If you’re looking for a fundamentally strong TSX stock that has the potential to deliver outstanding returns, you might want to take a look at New Gold (TSX:NGD). This company has been on a tear lately, soaring 138% in the last six months, thanks to its consistently improving operational performance and financial growth trends. The best part is that most Street analysts covering the company are still optimistic about NGD stock and give it a “buy” rating.
In this article, I’ll give you some key reasons why the recent rally in this top metal and mining stock could just be the beginning of a long-term uptrend, which could drive its share price even higher in the near future.
Robust operational performance
One of the primary drivers behind New Gold’s impressive stock performance has been its solid operational performance.

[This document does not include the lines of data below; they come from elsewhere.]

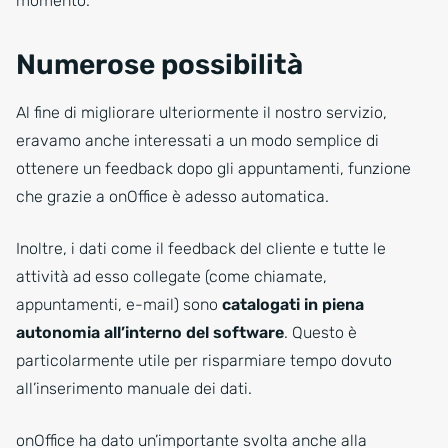
momento.
Numerose possibilità
Al fine di migliorare ulteriormente il nostro servizio,
eravamo anche interessati a un modo semplice di
ottenere un feedback dopo gli appuntamenti, funzione
che grazie a onOffice è adesso automatica.
Inoltre, i dati come il feedback del cliente e tutte le
attività ad esso collegate (come chiamate,
appuntamenti, e-mail) sono
catalogati in piena
autonomia all’interno del software
. Questo è
particolarmente utile per risparmiare tempo dovuto
all’inserimento manuale dei dati.
onOffice ha dato un’importante svolta anche alla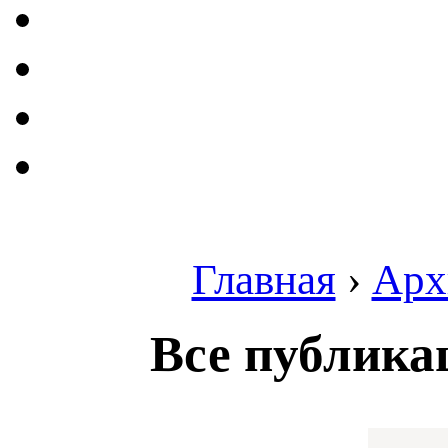
Главная
›
Арх
Все публика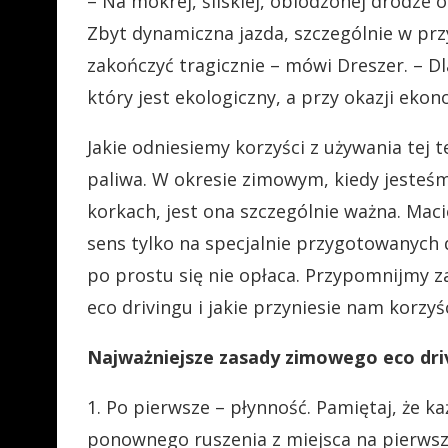
– Na mokrej, śliskiej, oblodzonej drodze 
Zbyt dynamiczna jazda, szczególnie w pr
zakończyć tragicznie – mówi Dreszer. – D
który jest ekologiczny, a przy okazji ekon
Jakie odniesiemy korzyści z używania tej 
paliwa. W okresie zimowym, kiedy jesteśmy
korkach, jest ona szczególnie ważna. Mac
sens tylko na specjalnie przygotowanych 
po prostu się nie opłaca. Przypomnijmy 
eco drivingu i jakie przyniesie nam korzyśc
Najważniejsze zasady zimowego eco dri
1. Po pierwsze – płynność. Pamiętaj, że
ponownego ruszenia z miejsca na pierwsz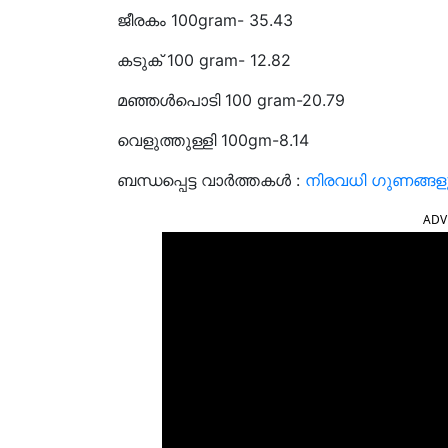
ജീരകം 100gram- 35.43
കടുക് 100 gram- 12.82
മഞ്ഞൾപൊടി 100 gram-20.79
വെളുത്തുള്ളി 100gm-8.14
ബന്ധപ്പെട്ട വാർത്തകൾ :
നിരവധി ഗുണങ്ങളു
ADV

In the second quarter of 2024, the company produced 68,598 ounces of gold and 13.6 million pounds of copper, meeting its production targets and demonstrating strong cost control. The miner’s focus on maintaining operating expenses also helped it reduce all-in-sustaining costs to $1,381 per ounce last quarter from $1,582 per ounce a year ago, boosting its profitability.
Notably, both of its core operations, New Afton and Rainy River mines, delivered strong production in the first half of the year as New Gold now expects to achieve higher production levels in the second half of 2024, which could accelerate its financial growth trends.

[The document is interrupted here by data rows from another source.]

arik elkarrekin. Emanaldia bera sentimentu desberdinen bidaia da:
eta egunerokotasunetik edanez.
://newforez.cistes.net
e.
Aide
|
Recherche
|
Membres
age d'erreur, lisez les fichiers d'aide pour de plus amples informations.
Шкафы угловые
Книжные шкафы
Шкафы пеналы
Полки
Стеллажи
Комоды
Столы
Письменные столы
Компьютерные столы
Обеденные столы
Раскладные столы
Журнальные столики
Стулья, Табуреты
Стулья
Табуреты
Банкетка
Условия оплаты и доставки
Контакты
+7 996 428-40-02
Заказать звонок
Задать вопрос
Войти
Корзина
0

Strong financial growth momentum
Any stock cannot sustain its gains in the long run if it doesn’t have the financial backbone to support ongoing operations. In the last couple of years, New Gold has shown strong financial growth momentum. To give you an idea about that, the company’s total revenue rose 15.8% YoY (year over year) in the 12 months ended in June 2024 to US$810.8 million.

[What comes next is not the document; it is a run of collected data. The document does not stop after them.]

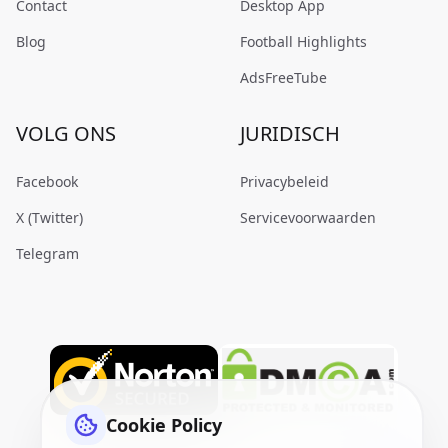
Contact
Desktop App
Blog
Football Highlights
AdsFreeTube
VOLG ONS
JURIDISCH
Facebook
Privacybeleid
X (Twitter)
Servicevoorwaarden
Telegram
Cookie Policy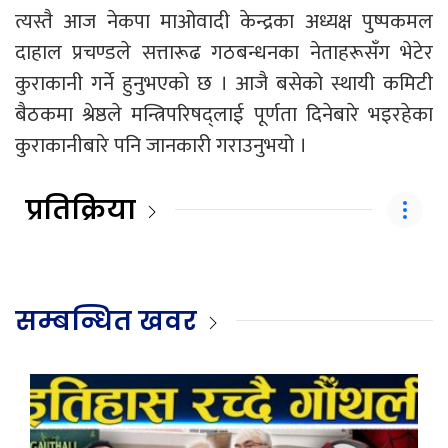
त्यस्तै आज नेकपा माओवादी केन्द्रका अध्यक्ष पुष्पकमल
दाहाल प्रचण्डले सत्तारूढ गठबन्धनका नेताहरूसँग भेटेर
कुराकानी गर्ने हुनुभएको छ । आजै बसेको स्थायी कमिटी
बैठकमा श्रेष्ठले मन्त्रिपरिषद्लाई पूर्णता दिनेबारे भइरहेका
कुराकानीबारे पनि जानकारी गराउनुभयो ।
प्रतिक्रिया
सम्बन्धित खवर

Besides higher production and stronger commodity prices, New Gold’s consistent focus on cost control has driven its adjusted EBITDA (earnings before interest, taxes, depreciation, and amortization) up by around 37.3% YoY during the same period to US$316.8 million. Similarly, its adjusted EBITDA margin in the last four quarters combined has expanded to 39% from 32.5% in the previous four quarters.
Improving future growth prospects
Another important factor that could enhance New Gold’s future growth potential is its proactive development strategies and focus on consistently generating free cash flow. Last quarter, the company generated US$100 million in cash from operations, with around US$20 million In free cash flow. With this, NGD declared that it has entered a sustained period of free cash flow generation.
This ability to sustainably generate free cash flow each quarter is not only likely to strengthen its balance sheet and reduce its debt burden but also allow it to invest in long-term growth opportunities. Supported by these strong fundamentals, as New Gold continues to focus on its exploration efforts, with an aim to build a sustainable production platform of 600,000 gold equivalent ounces per year until 2030, its long-term growth looks impressive, which could drive its share prices even higher.